Dory Funk Jr.
It was a Wednesday afternoon. We had just completed our television show, Championship Wrestling From Florida. It would air on Saturday afternoon and lead directly to our Saturday night's Bayfront Arena show in St. Petersburg, the main event being, Terry and Dory Funk Jr. vs Jack and Jerry Brisco. On the television show, Terry had just smashed Golden Boy Jerry Gray for an easy victory. Golden Boy made a feeble attempt to attack Terry after the match and I stepped in. Referee Bill Alfanso tried to stop us and wound up on the floor nursing his wounds. The the two of us were about to demolish this young upstart of a wrestler when the Brisco Brothers came to the rescue. Terry and I scooted out of the ring untouched.
I was the booker working for Eddie Graham since January and now with the help of some excellent talent, (Brisco Brothers, Tommy Gilbert, Sweet Brown Sugar, Butch Reed, David von Erich, El Grand Apollo, Mike Graham and my assistant, J.J. Dillon) business was booming.
I had showered, dressed and was on the way out of the building with a thousand things on my mind. Our next shot was a show in Miami that night at Convention Hall. Just before the front exit of the Sportatorium was Charley Lay's office. (Or as Terry sometimes called him, "Charley Can't Lay.") He was the last person you saw on the way out of the building. As I passed Charley, he gave me a message that the boss, Eddie Graham wanted to see me in the office before I left for Miami.
I was just wishing I could have made it out of the office. I vaguely remember a young man standing in Charley Lay's office. He handed me a resume and said, "My name is Howard Brody. I would like to work for you." With a meeting coming up with Eddie Graham and a show to run tonight in Miami and wrestling twice that day, I looked at him in a daze and said, "Where have you wrestled before?" I left the room and headed up the stairs for my meeting with Eddie Graham, thinking, "What the Hell would anyone hand me a resume for in the wrestling business???"
The air conditioner in Eddie
Graham's office on the second floor of the Sportatorium on Albany Street
in Tampa, Florida was off. The air was still and it was hot.
It was the spring of 1981. Eddie always wore an open or light shirt.
I think he liked to see people sweat and when I heard what he had to say,
I was pouring sweat.
"Dory, business is good but we have a problem. There is a lot of heat from the fans on Bill Alphonso. We have got to stay ahead of the game. Fonzie is going to have to go. It will be good for business." Eddie was the boss and I knew him well. When he wanted something done He would let you know his feelings but they were tantamount to an order. I would have to give Fonzie his notice. I knew it had to be done and I was sick. Bill's beautiful young wife Suzie who he loved so much was pregnant. Without his job, I really didn't know how they would make it.
On Saturday night in St. Pete, Bayfront Arena was a sellout at raised prices.
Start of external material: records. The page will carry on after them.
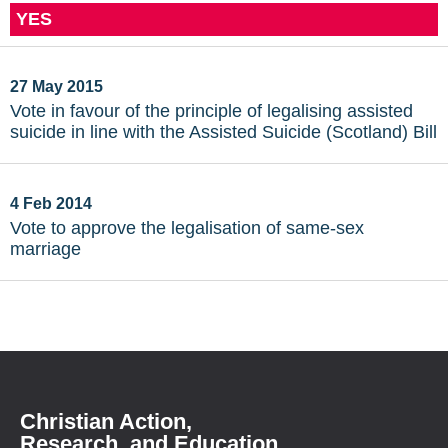
YES
27 May 2015
Vote in favour of the principle of legalising assisted
suicide in line with the Assisted Suicide (Scotland) Bill
4 Feb 2014
Vote to approve the legalisation of same-sex
marriage
Christian Action,
Research, and Education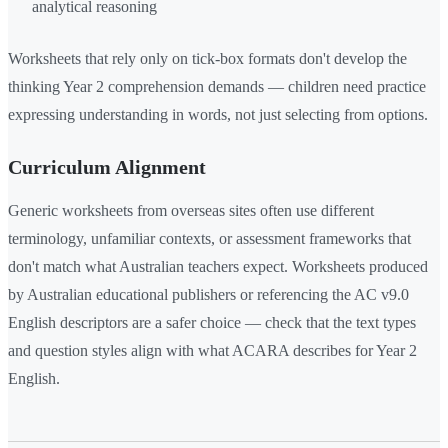
analytical reasoning
Worksheets that rely only on tick-box formats don't develop the
thinking Year 2 comprehension demands — children need practice
expressing understanding in words, not just selecting from options.
Curriculum Alignment
Generic worksheets from overseas sites often use different
terminology, unfamiliar contexts, or assessment frameworks that
don't match what Australian teachers expect. Worksheets produced
by Australian educational publishers or referencing the AC v9.0
English descriptors are a safer choice — check that the text types
and question styles align with what ACARA describes for Year 2
English.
We had a near riot in our match with the Brisco Brothers. (We wanted a near riot, it brings the fans back the next time but not a full riot, we walked that thin line all the time.)
The morning after Bayfront, again in the sweltering hot office, Eddie Graham and I were reviewing film from the Bayfront show. The Tag match between Terry and I and the Brisco Brothers had broken into a four way fight in the ring. On the far side with our backs to the camera, I had Jack down and Terry had Jerry in the ropes. The heat was hot as a firecracker. From the near side some big redneck had broken loose from security and was on the way in the ring to kick our ass from behind. Fortunately for us, 145 pound Bill Alphonso spotted this big mark and grabbed him by the hair. Fonzie was hanging on for dear life, determined that this redneck cowboy would not take us from behind. Terry was the first to see him and charged across the ring knocking him through the ropes and down to the floor where security took him away.
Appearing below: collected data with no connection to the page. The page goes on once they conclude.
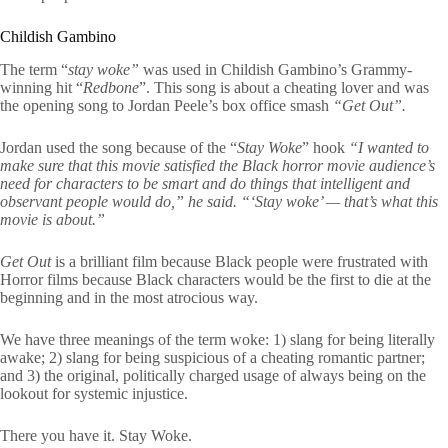
Childish Gambino
The term “
stay woke”
was used in Childish Gambino’s Grammy-
winning hit “
Redbone
”. This song is about a cheating lover and was
the opening song to Jordan Peele’s box office smash
“Get Out”.
Jordan used the song because of the “
Stay Woke
” hook
“I wanted to
make sure that this movie satisfied the Black horror movie audience’s
need for characters to be smart and do things that intelligent and
observant people would do,” he said. “‘Stay woke’ — that’s what this
movie is about.”
Get Out
is a brilliant film because Black people were frustrated with
Horror films because Black characters would be the first to die at the
beginning and in the most atrocious way.
We have three meanings of the term woke: 1) slang for being literally
awake; 2) slang for being suspicious of a cheating romantic partner;
and 3) the original, politically charged usage of always being on the
lookout for systemic injustice.
There you have it. Stay Woke.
It was all there for Eddie Graham to see on film. Fonzie had saved Terry and myself, the show and most likely averted a disaster. (When a mark comes in the ring, you never know if they have a knife or other weapon as has happened many times in wrestling)
Eddie just grinned as we watched the film and said, "Let's run that again, Look what a hell of a job Fonzie did."
I knew I was off the hook. Eddie was proud of Fonzie and respected him from then on as being a tough son of a gun willing to give it all as a team player for Championship Wrestling From Florida.
Bill Alphonzo is now managing Rob van Dam and Sabu as ECW takes their product to national television.
Howard Brody is President of the National Wrestling Alliance.
What the Hell would anybody
hand me a resume for in the wrestling business???